Canadian cuisine has been shaped and impacted by continual waves of immigration. Original dishes stem from Native Americans and Inuit and then incorporate French and British influences in. The cooking styles of Canada differ from region to region so there are many different approaches to recipes and ingredients used.
Canadians recipes use many staples including potatoes, bread and noodles as well as their crops of wheat, barley, fruits and vegetables. Potatoes, turnips, cabbage, carrots and fiddlehead are some of the vegetables used and apples, pears, peaches and berries and popular fruits used in recipes. Recipes are flavored with pepper, sage, thyme, onion and the ever popular maple syrup.
Their traditional meats include beef and pork. Poultry such as duck, goose, chicken and turkey and also widely eaten. They also eat many wild game animals like rabbits, venison, caribou, elk and bison. Seafood is plentiful in Canada from the Atlantic and Pacific Coasts as well as fish from many lakes. Lobster, scallops, seal blubber, Arctic char and salmon are used in recipes. Seafood Chowder is a recipe that uses a mixture of seafood from the coasts of Canada.
Traditional Canadian food includes hearty soups and stews of meat and vegetables with peas, beef, rabbit or other game stew. Meats are often roasted or grilled or turned into meat pie. Other pies are made from sugar in Quebec, cod tongues and seal flipper in Newfoundland and sweet pies from apples and pumpkin.

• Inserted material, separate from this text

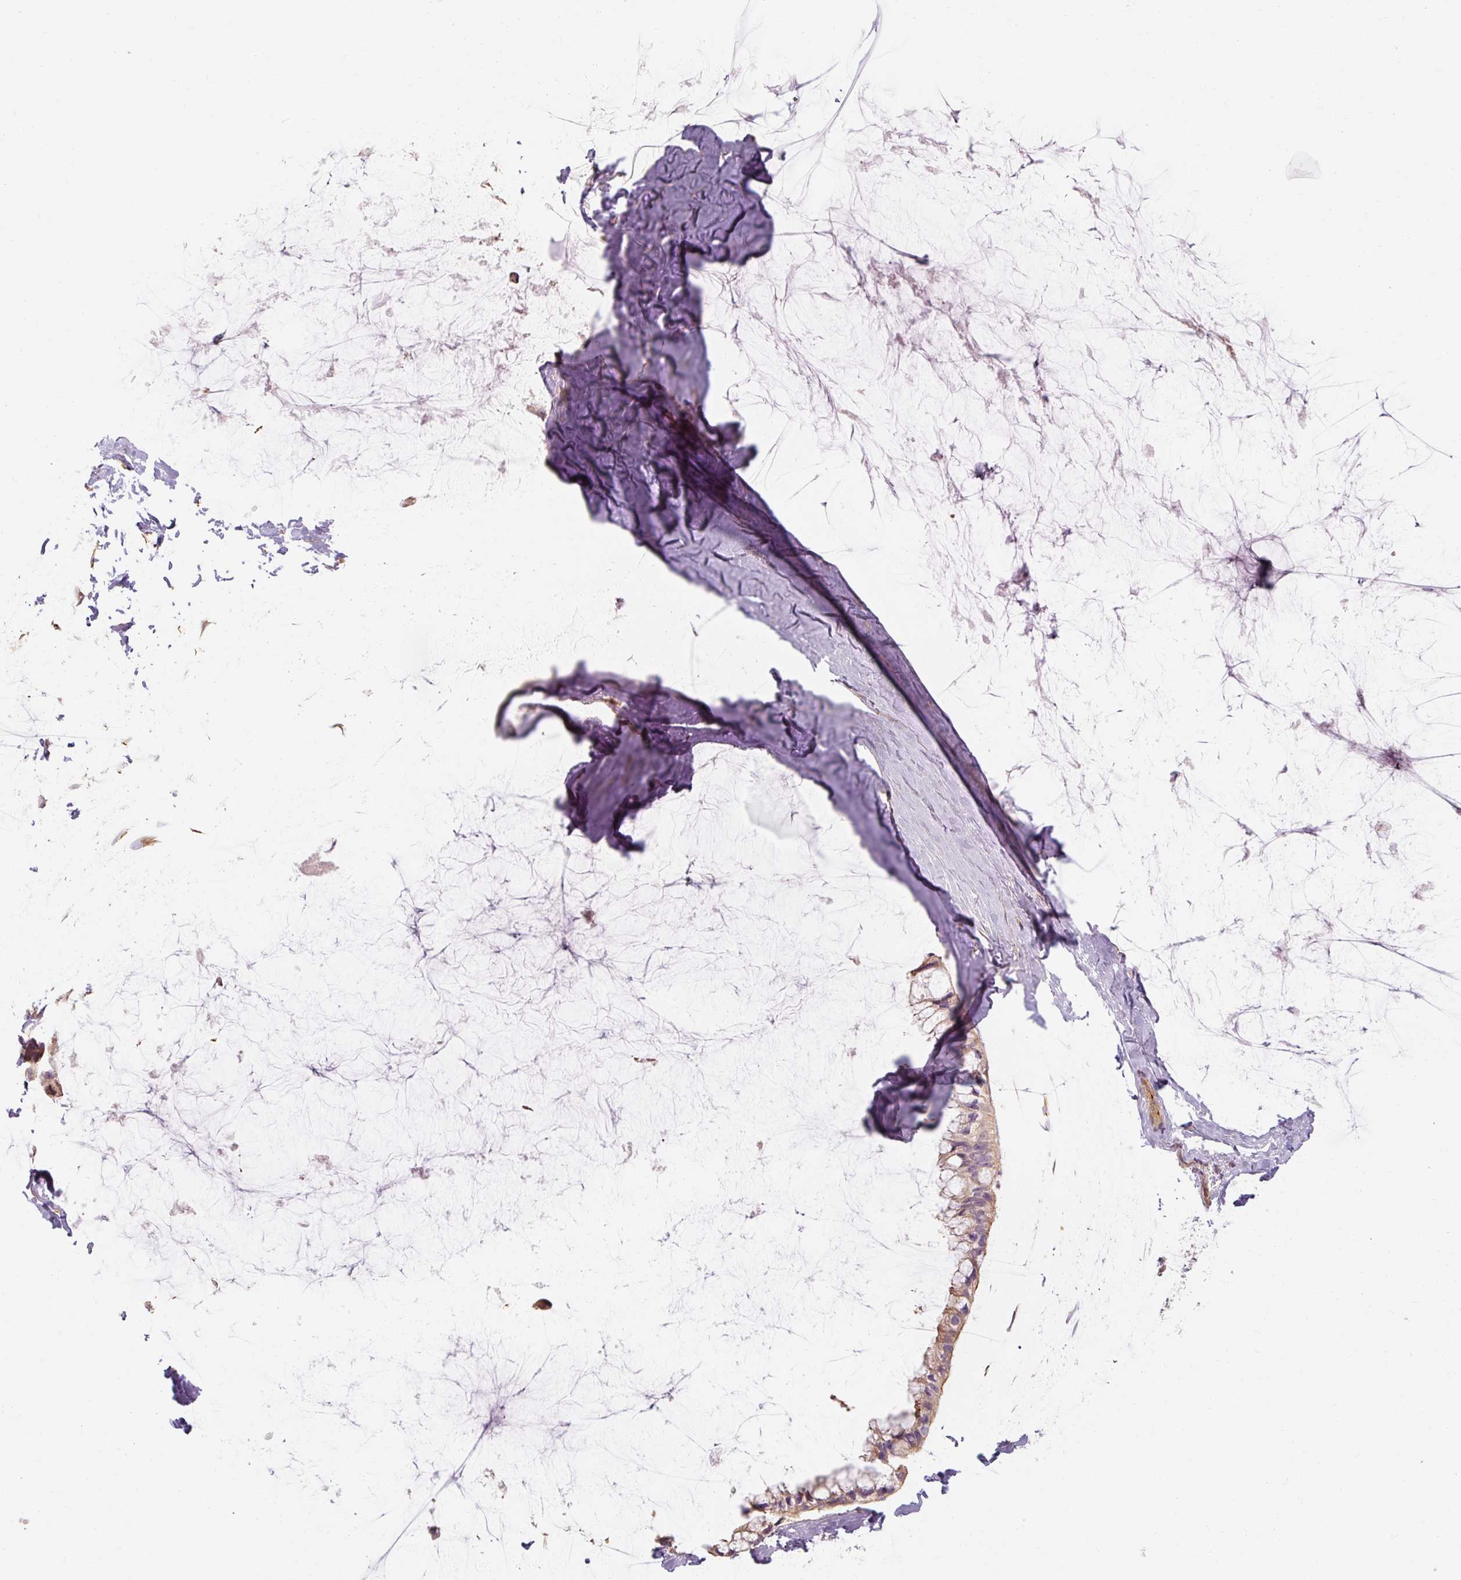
{"staining": {"intensity": "moderate", "quantity": ">75%", "location": "cytoplasmic/membranous"}, "tissue": "ovarian cancer", "cell_type": "Tumor cells", "image_type": "cancer", "snomed": [{"axis": "morphology", "description": "Cystadenocarcinoma, mucinous, NOS"}, {"axis": "topography", "description": "Ovary"}], "caption": "The photomicrograph reveals staining of ovarian cancer, revealing moderate cytoplasmic/membranous protein positivity (brown color) within tumor cells.", "gene": "RB1CC1", "patient": {"sex": "female", "age": 39}}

Canadian drinks and breakfast are often sweet with pancakes, hot cereal, muffins, coffee and tea. Cranberry Orange Muffins are a great example of a healthy yet sweet breakfast treat. Eggs and bacon are also eaten at breakfast. Lunch is usually light and could include soup, sandwich, salad or even pizza or pasta. Dinner is the largest meal that is eaten early in the evening and includes meat, potatoes and vegetables.